Extend the Convex Envelope Algorithm to multidimensional superhedging

Develop an extension of the Convex Envelope Algorithm of Degano–Ferrando–González (2018) for computing the dynamic superhedging bounds \overline{U}_i F in trajectory-based market models to dimensions d ≥ 2, so that portfolios trading multiple assets can be used to compute the quantities \overline{U}_i F (and thus \overline{V}_i F and superhedging prices) on multidimensional conditional trajectory sets \mathcal{X}_{(X,i)}. The extension should retain the backward dynamic programming structure and deliver an algorithmic procedure analogous to the one-dimensional case that is implementable for d > 1.

Background

The paper constructs trajectory sets in a multidimensional setting (notably d=2 for two traded assets), but computes superhedging prices using a one-dimensional portfolio due to the available algorithmic machinery. In the one-dimensional case, the dynamic bounds \overline{U}_i F are computed via a convex envelope algorithm (as in Degano et al., 2018), which enables backward dynamic programming to obtain superhedging prices.

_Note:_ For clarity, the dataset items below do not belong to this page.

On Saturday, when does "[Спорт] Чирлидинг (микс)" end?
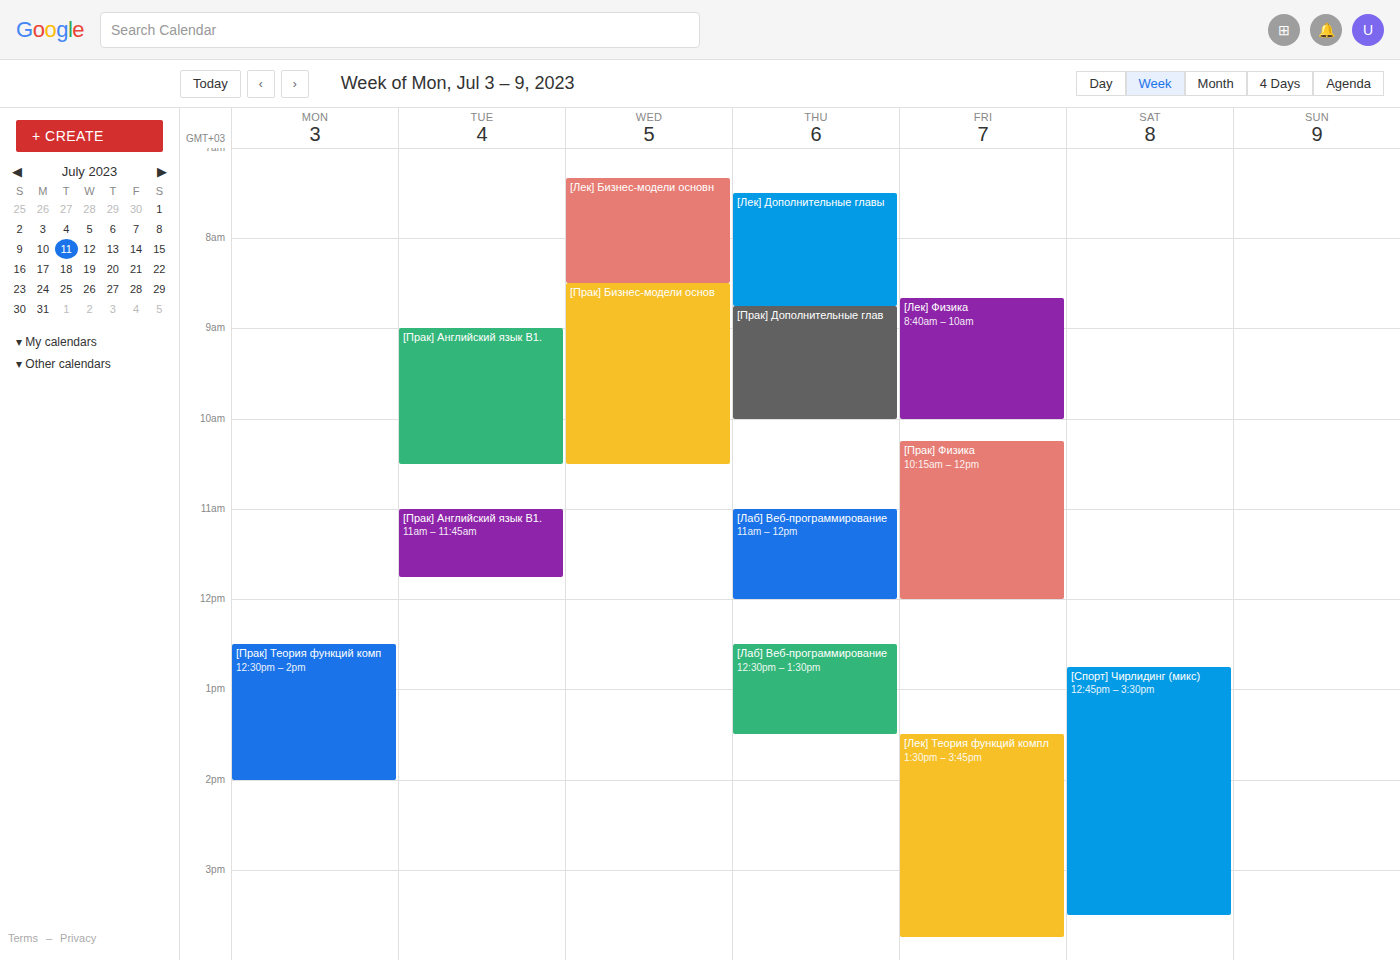
3:30 PM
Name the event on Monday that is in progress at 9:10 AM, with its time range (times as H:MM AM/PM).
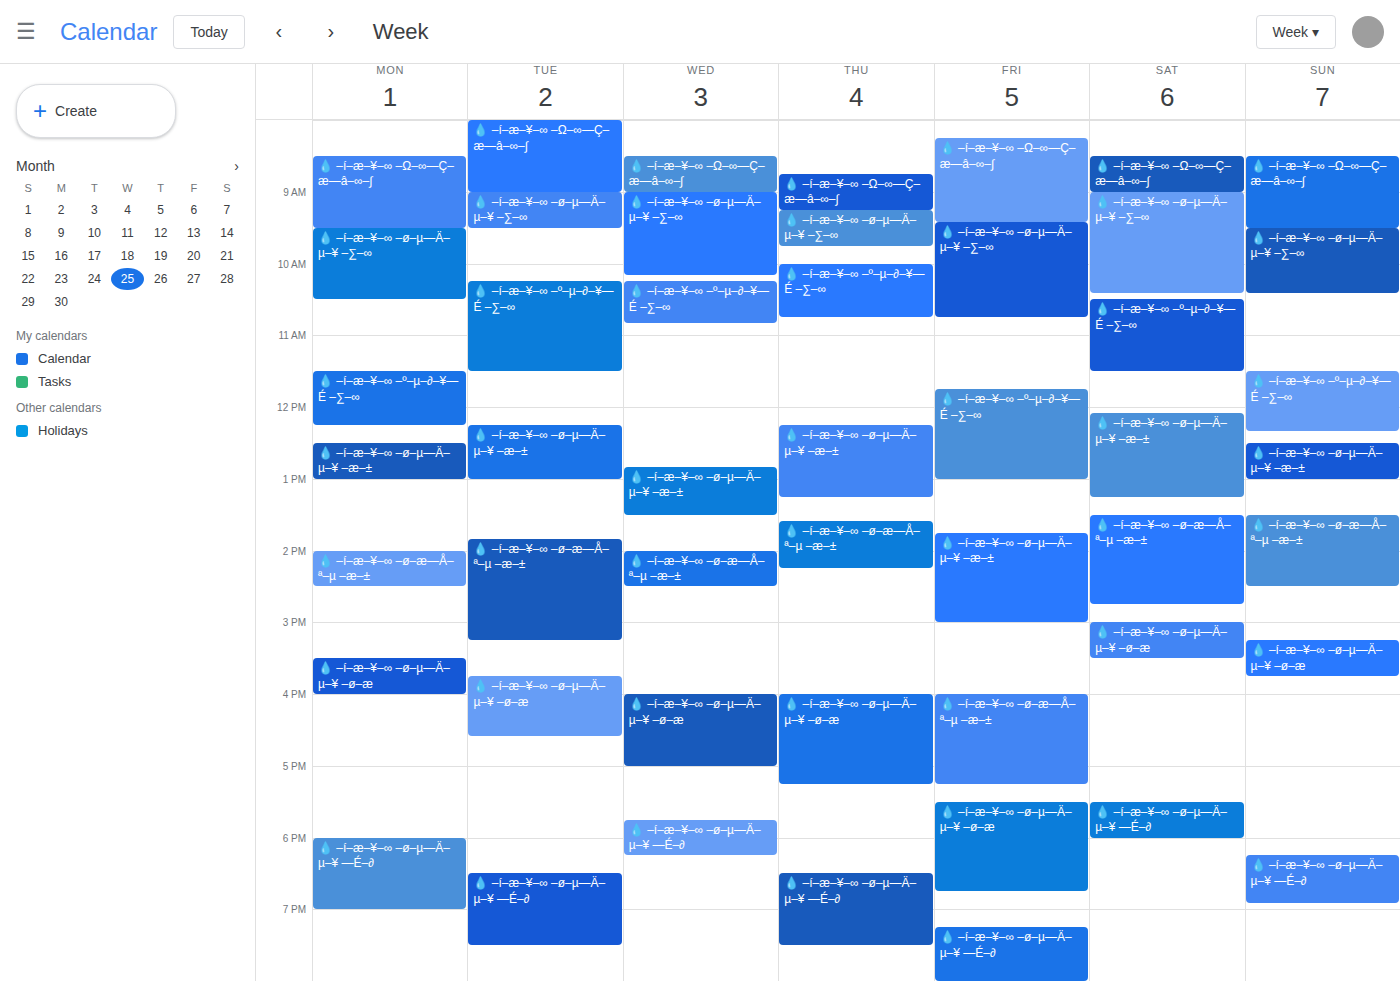
"💧 –í–æ–¥–∞ –Ω–∞—Ç–æ—â–∞–∫", 8:30 AM to 9:30 AM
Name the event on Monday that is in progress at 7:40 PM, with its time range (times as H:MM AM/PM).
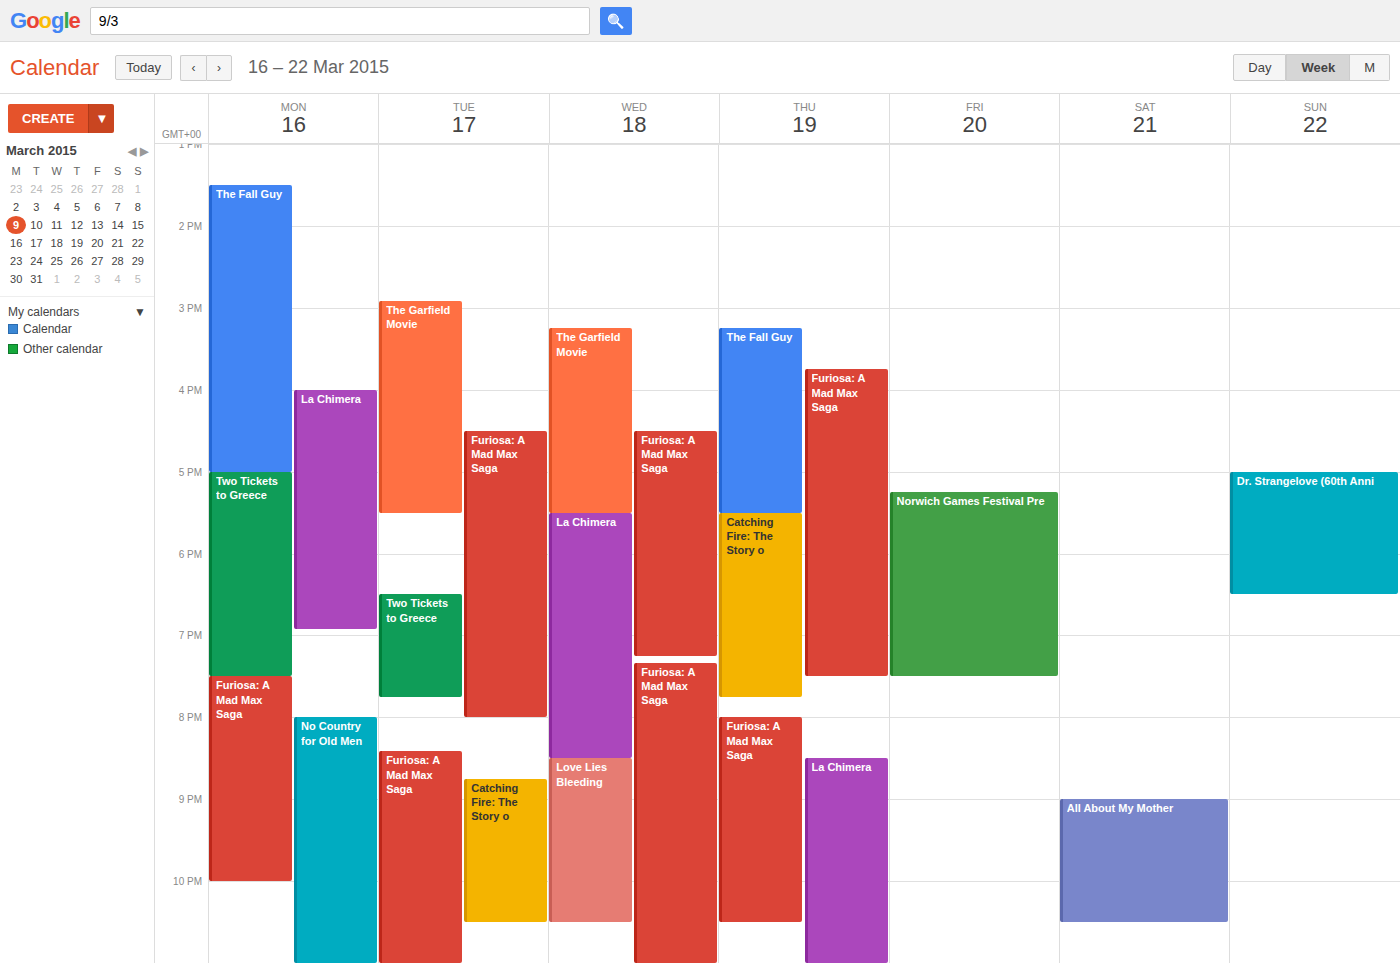
"Furiosa: A Mad Max Saga", 7:30 PM to 10:00 PM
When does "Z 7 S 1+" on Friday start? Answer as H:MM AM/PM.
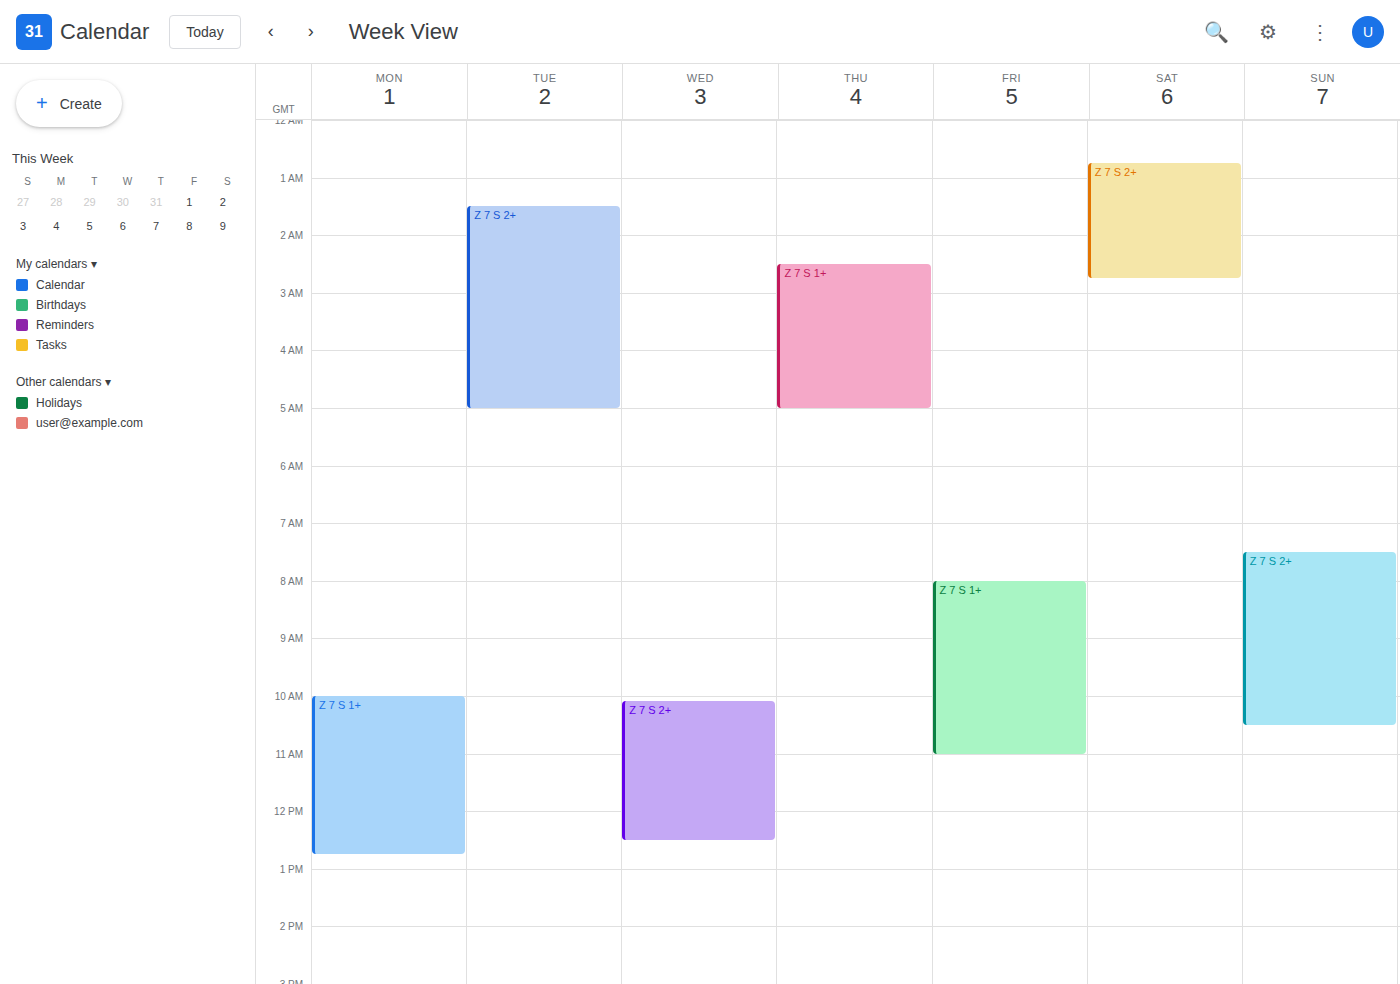
8:00 AM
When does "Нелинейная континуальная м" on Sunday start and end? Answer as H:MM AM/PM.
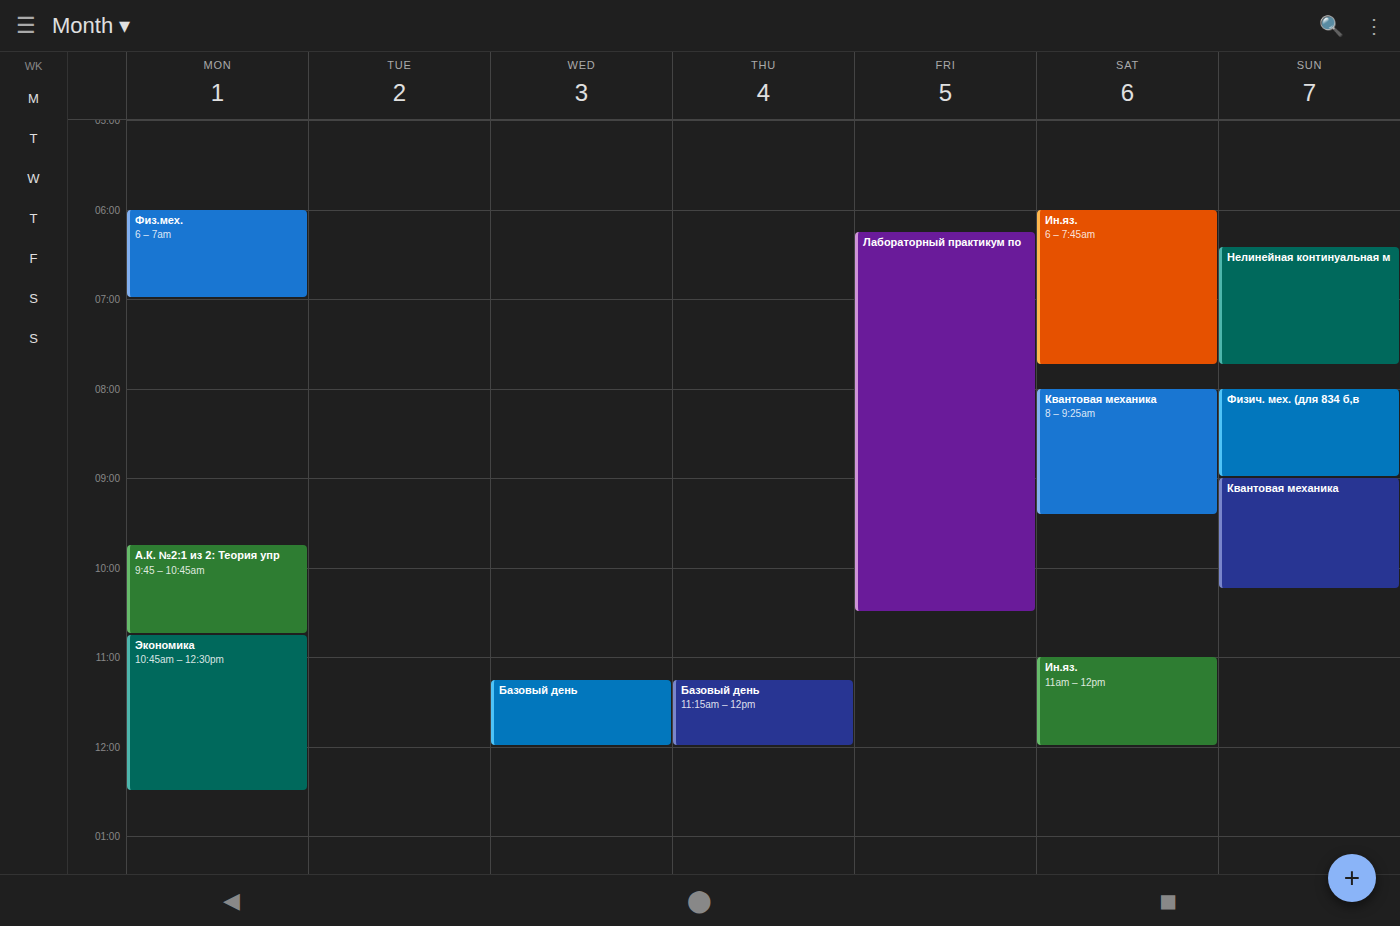
6:25 AM to 7:45 AM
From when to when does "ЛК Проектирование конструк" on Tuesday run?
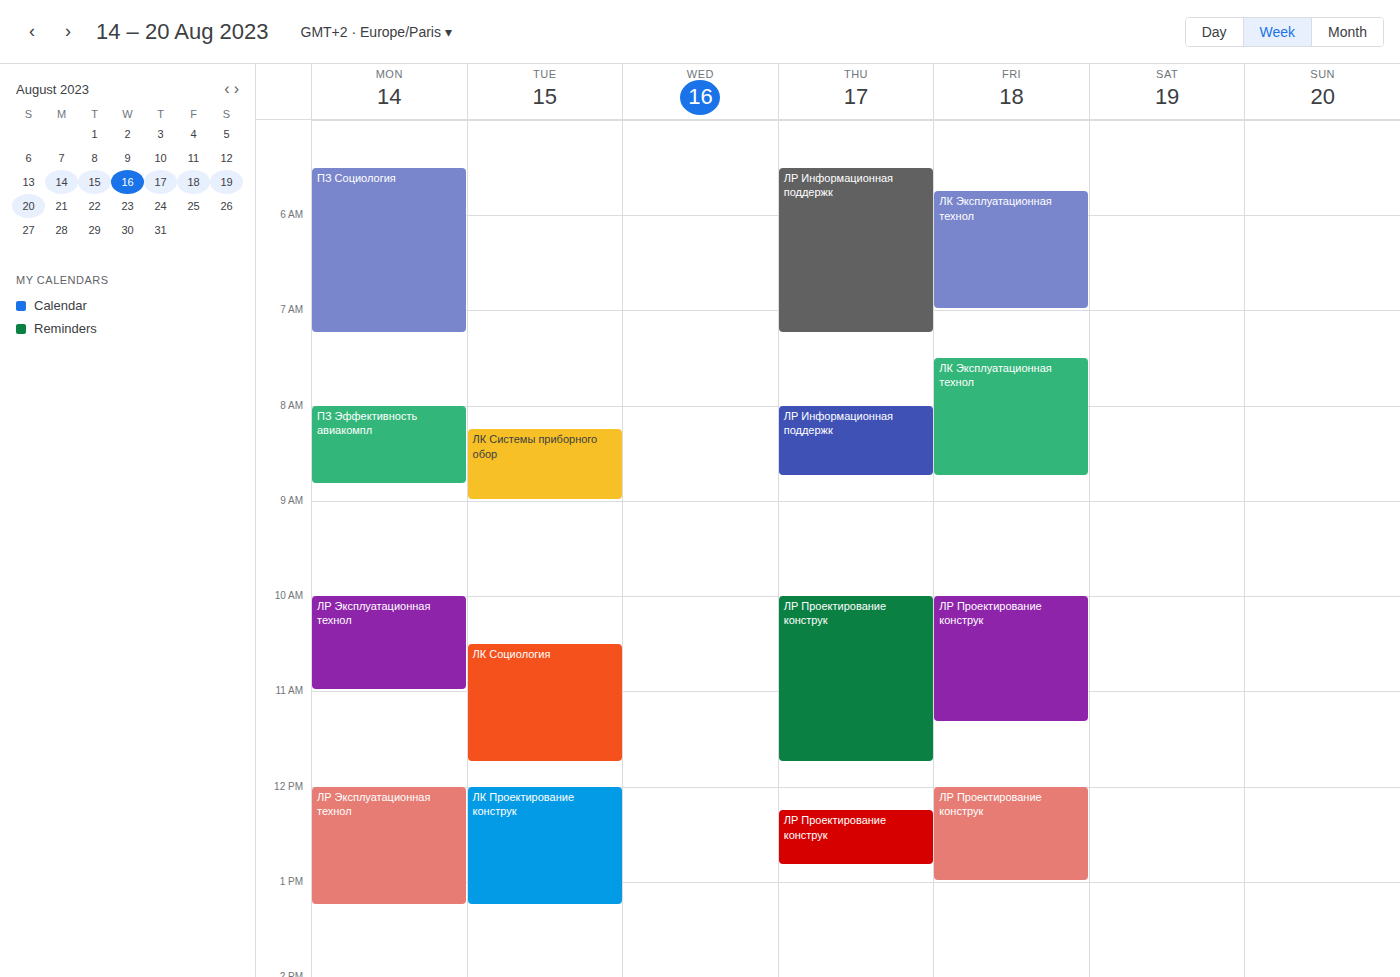
12:00 PM to 1:15 PM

A full generalization of this computational procedure to higher dimensions would allow portfolios that trade multiple assets simultaneously to superhedge payoffs, aligning the computation with the multidimensional trajectory models the paper develops. The authors explicitly note that the key obstruction is extending the convex envelope algorithm to d > 1, and identify this as the reason they restrict pricing computations to one-dimensional portfolios despite working with multidimensional trajectories.

References

The practical obstruction for a full generalization to the multidimensional case is in the extension of the Convex Envelope Algorithm (see Section 4 of ) which actually computes the quantities \overline{U}_iF, to higher dimensions. This extension is an open problem and it is the main reason why we have restricted ourselves to d=1-dimensional portfolio trading in this work even though our methodology can produce d-dimensional trajectory models.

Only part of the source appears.